(How to complete this task): Repeat each entry exactly, but do not carry over the pictures.

========

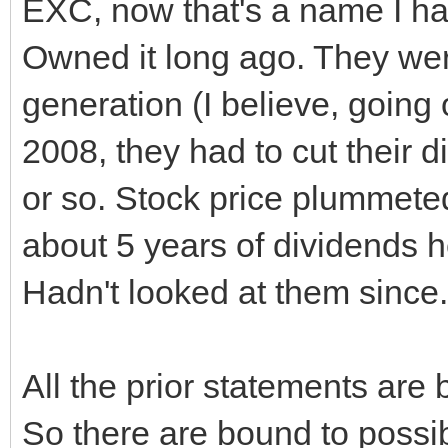
EXC, now that's a name I hav
Owned it long ago. They wer
generation (I believe, going
2008, they had to cut their d
or so. Stock price plummeted
about 5 years of dividends h
Hadn't looked at them since.
All the prior statements ar
So there are bound to possi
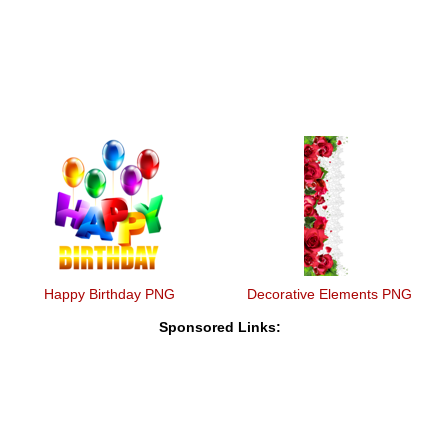
Happy Birthday PNG
Decorative Elements PNG
Sponsored Links:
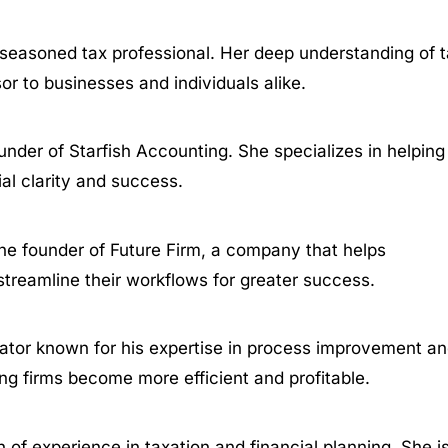
a seasoned tax professional. Her deep understanding of 
r to businesses and individuals alike.
under of Starfish Accounting. She specializes in helping
al clarity and success.
the founder of Future Firm, a company that helps
reamline their workflows for greater success.
cator known for his expertise in process improvement a
ng firms become more efficient and profitable.
 of experience in taxation and financial planning. She i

========

(Answer box):
EXC, now that's a name I hav
Owned it long ago. They wer
generation (I believe, going
2008, they had to cut their d
or so. Stock price plummeted
about 5 years of dividends h
Hadn't looked at them since.
All the prior statements ar
So there are bound to possi
Happy Birthday PNG
Decorative Elements PNG
Sponsored Links:
a seasoned tax professional. Her deep understanding of 
r to businesses and individuals alike.
under of Starfish Accounting. She specializes in helping
al clarity and success.
the founder of Future Firm, a company that helps
reamline their workflows for greater success.
cator known for his expertise in process improvement a
ng firms become more efficient and profitable.
 of experience in taxation and financial planning. She i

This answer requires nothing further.